▶

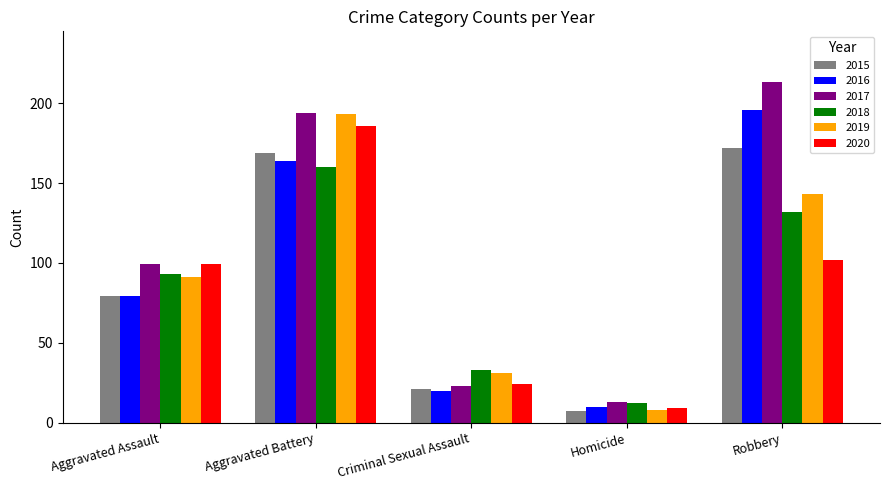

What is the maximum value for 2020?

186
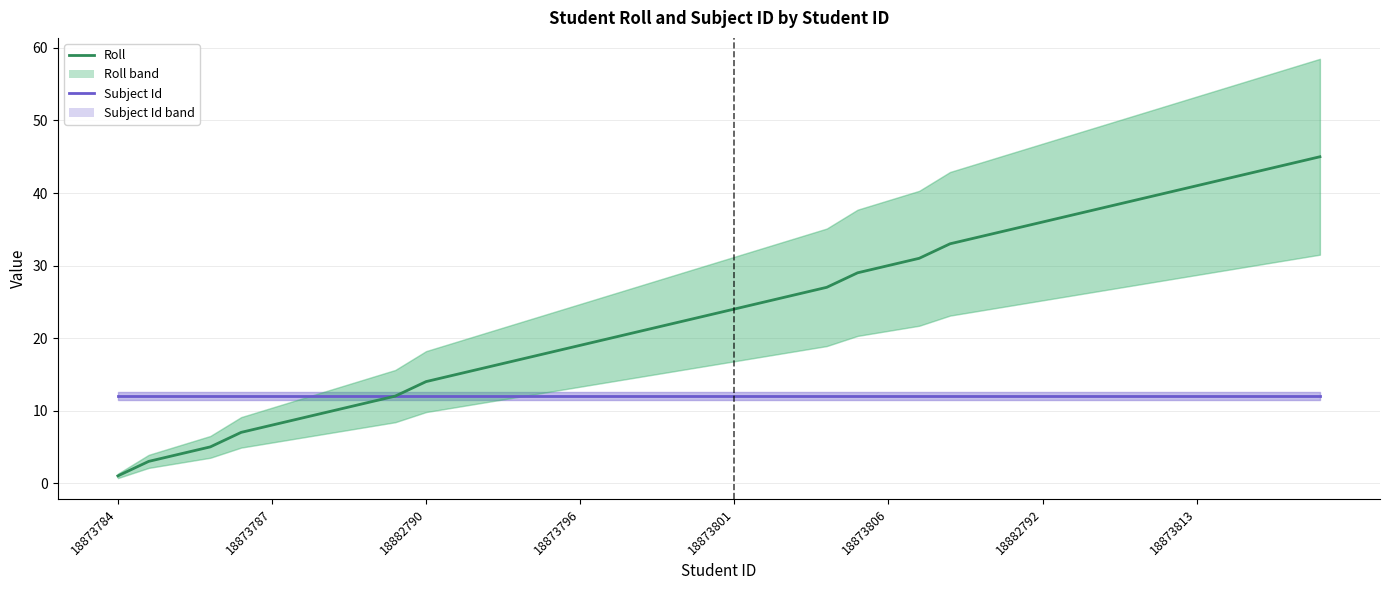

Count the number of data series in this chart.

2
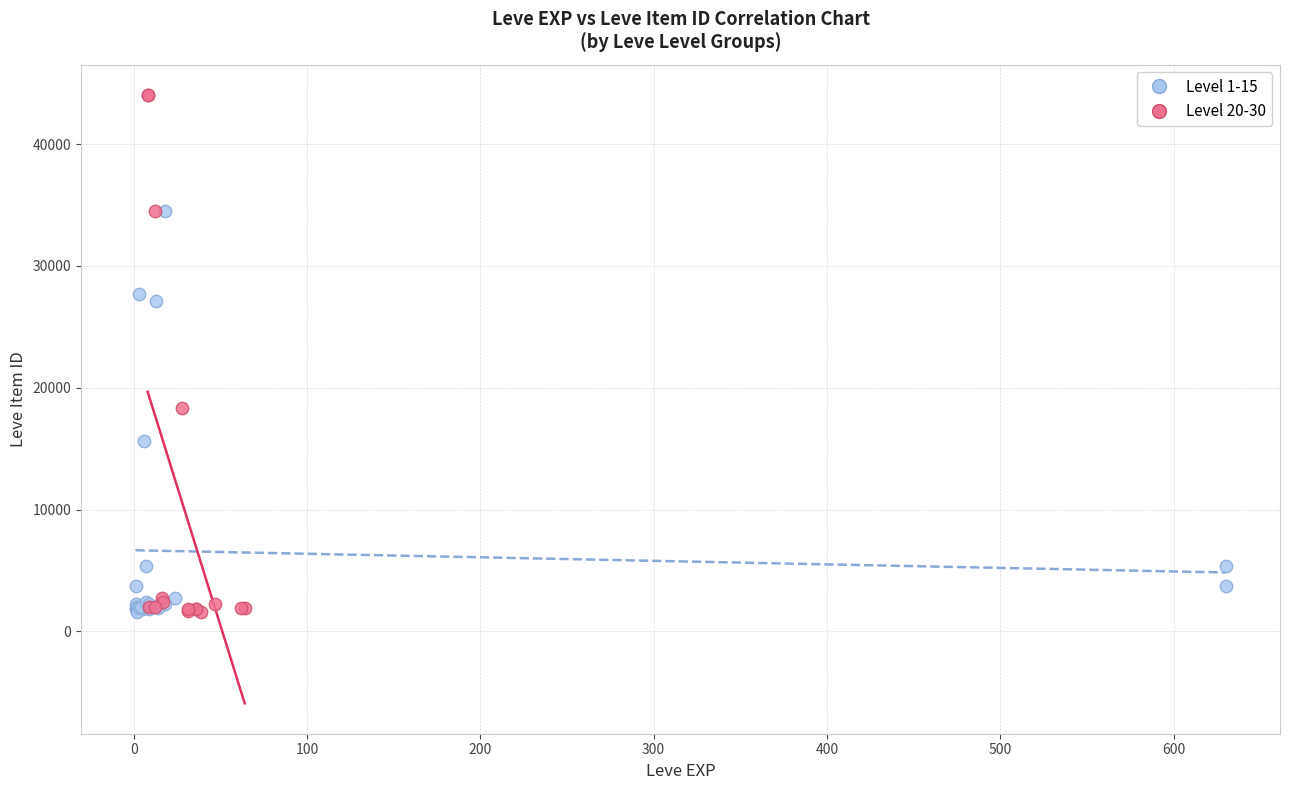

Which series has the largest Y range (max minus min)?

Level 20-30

◀

*Description of the task:* Return each line of the data above that includes the string "Which", matching case exactly.

*Result below:*
Which series has the largest Y range (max minus min)?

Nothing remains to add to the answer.